Wednesday, February 12, 2014

Rag Quilts

I love quilts, but  they are very time consuming, and I like quick projects. My problem was solved when I discovered rag quilts! They are sewn with the raw edges out, so you can machine quilt sections on a regular sewing machine, then piece them together. This not only reduces the time involved, it saves a ton of money on paying to have your quilt long armed or hand quilted.

This was the first one I made. I found the pattern in a quilt book at Michaels. I have very limited sewing knowledge, so I was very pleased with the outcome of this quilt.

 This pattern required an applique square. I had never tried this before, but my machine had an applique stitch programmed on it, so it was fairly easy.

 I spent about $75 just on the material for this, but I had a certain color and fabric in mind, and had to go to the big name fabric store to get most of the fabric. Most of it was $5 per yard (yikes).

My sewing machine has a quilters foot. This means that it is free floating and you can move the fabric in any direction. This is how I achieved the meandering pattern, and ivy patterns you see here. The patterns are quilted on these strips before you piece them together, you can not do large sections on a regular machine (that's where long arm machines are used).

This is the back of the quilt, you use the same fabric on both sides when you do your sections, then the quilt looks the same on both sides. You do not use batting on rag quilts, but trust me, this quilt is very heavy.

Here is the backside of the floral block, a result of the applique pieces.

After it is all pieced together, you fringe the raw edges in quarter inch widths. Then you wash 
and dry it in your machine to get the frayed look.

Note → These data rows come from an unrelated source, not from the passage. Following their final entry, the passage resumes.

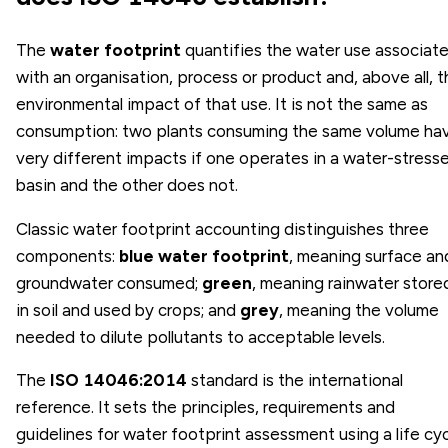
The
water footprint
quantifies the water use associat
with an organisation, process or product and, above all, 
environmental impact of that use. It is not the same as
consumption: two plants consuming the same volume ha
very different impacts if one operates in a water-stress
basin and the other does not.
Classic water footprint accounting distinguishes three
components:
blue water footprint
, meaning surface an
groundwater consumed;
green
, meaning rainwater store
in soil and used by crops; and
grey
, meaning the volume
needed to dilute pollutants to acceptable levels.
The
ISO 14046:2014
standard is the international
reference. It sets the principles, requirements and
guidelines for water footprint assessment using a life cy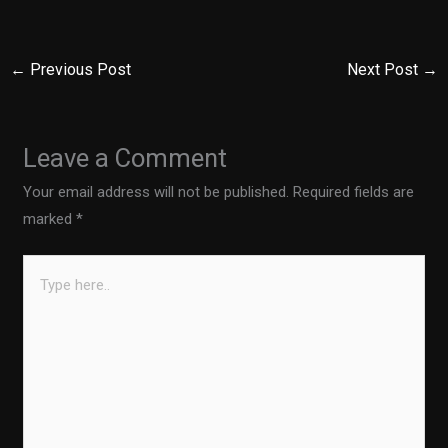
←
Previous Post
Next Post
→
Leave a Comment
Your email address will not be published.
Required fields are
marked
*
Type
here..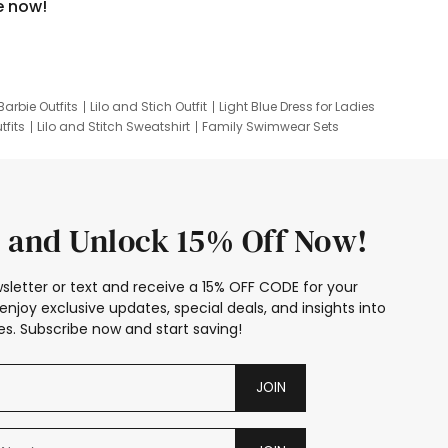
e now!
Barbie Outfits
Lilo and Stich Outfit
Light Blue Dress for Ladies
tfits
Lilo and Stitch Sweatshirt
Family Swimwear Sets
ing
Family Picture Outfits
Looney Tunes Kid
 and Unlock 15% Off Now!
sletter or text and receive a 15% OFF CODE for your
enjoy exclusive updates, special deals, and insights into
s. Subscribe now and start saving!
JOIN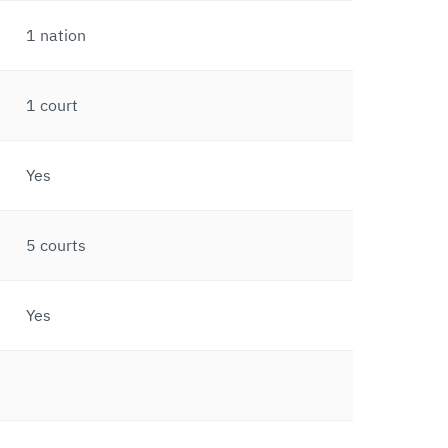
1 nation
1 court
Yes
5 courts
Yes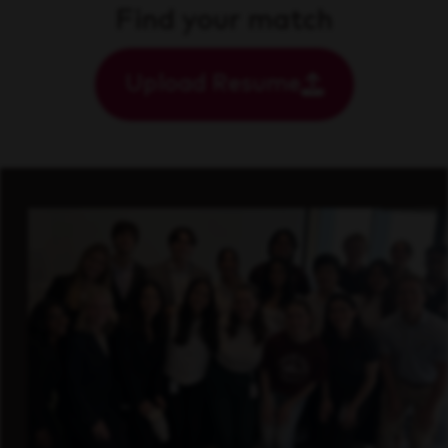
Find your match
Upload Resume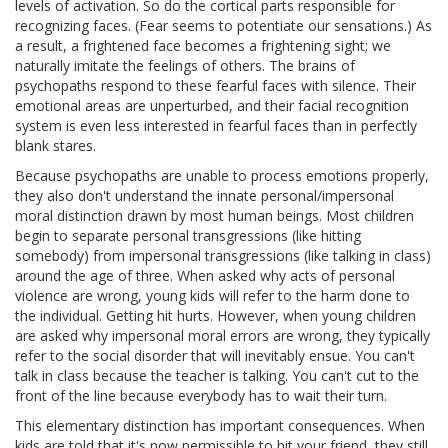
levels of activation. So do the cortical parts responsible for
recognizing faces. (Fear seems to potentiate our sensations.) As
a result, a frightened face becomes a frightening sight; we
naturally imitate the feelings of others. The brains of
psychopaths respond to these fearful faces with silence. Their
emotional areas are unperturbed, and their facial recognition
system is even less interested in fearful faces than in perfectly
blank stares.
Because psychopaths are unable to process emotions properly,
they also don't understand the innate personal/impersonal
moral distinction drawn by most human beings. Most children
begin to separate personal transgressions (like hitting
somebody) from impersonal transgressions (like talking in class)
around the age of three. When asked why acts of personal
violence are wrong, young kids will refer to the harm done to
the individual. Getting hit hurts. However, when young children
are asked why impersonal moral errors are wrong, they typically
refer to the social disorder that will inevitably ensue. You can't
talk in class because the teacher is talking. You can't cut to the
front of the line because everybody has to wait their turn.
This elementary distinction has important consequences. When
kids are told that it's now permissible to hit your friend, they still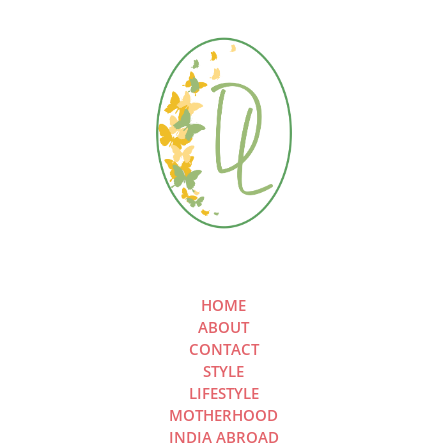
HOME
ABOUT
CONTACT
STYLE
LIFESTYLE
MOTHERHOOD
INDIA ABROAD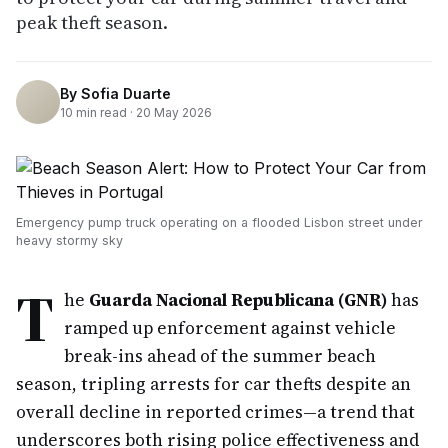
peak theft season.
By
Sofia Duarte
10
min read ·
20 May 2026
Emergency pump truck operating on a flooded Lisbon street under
heavy stormy sky
T
he
Guarda Nacional Republicana (GNR)
has
ramped up enforcement against vehicle
break-ins ahead of the summer beach
season, tripling arrests for car thefts despite an
overall decline in reported crimes—a trend that
underscores both rising police effectiveness and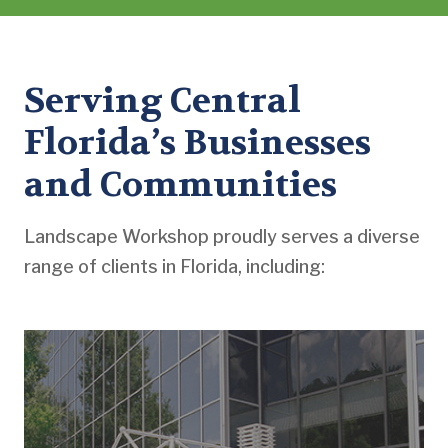
Serving Central
Florida’s Businesses
and Communities
Landscape Workshop proudly serves a diverse
range of clients in Florida, including:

This quilt took me 2 weeks to complete. That was working around my work schedule and 3 kids.
 It's still my favorite blanket in my house.
For your first try, you will want to practice your quilters foot on some scrap pieces, to get the feel for it. If you don't have a quilters foot, you could do straight lines through your blocks, but they won't look as fancy.

 The second quilt shown below was done with my regular sewing foot. I just criss crossed every other  block, and used a program stitch on the largest setting for the alternating blocks.

Here's a rag baby quilt. These are very simple and can be completed in about 3 hours.

I like to use flannel on baby quilts. It's super soft and frays really fun!

This is the reverse side, and the side you will want to lay the baby on, 
because the fringe will lose threads for a long time.
Here you can see the criss cross stitch in the blocks.

Again, this was all done on my machine. The swirly stitch is pre-programmed. 
These make great baby gifts in a pinch! I found the flannel on sale at Jo Ann's, and I stocked up. 
This quilt  only cost me about $4.00 to make.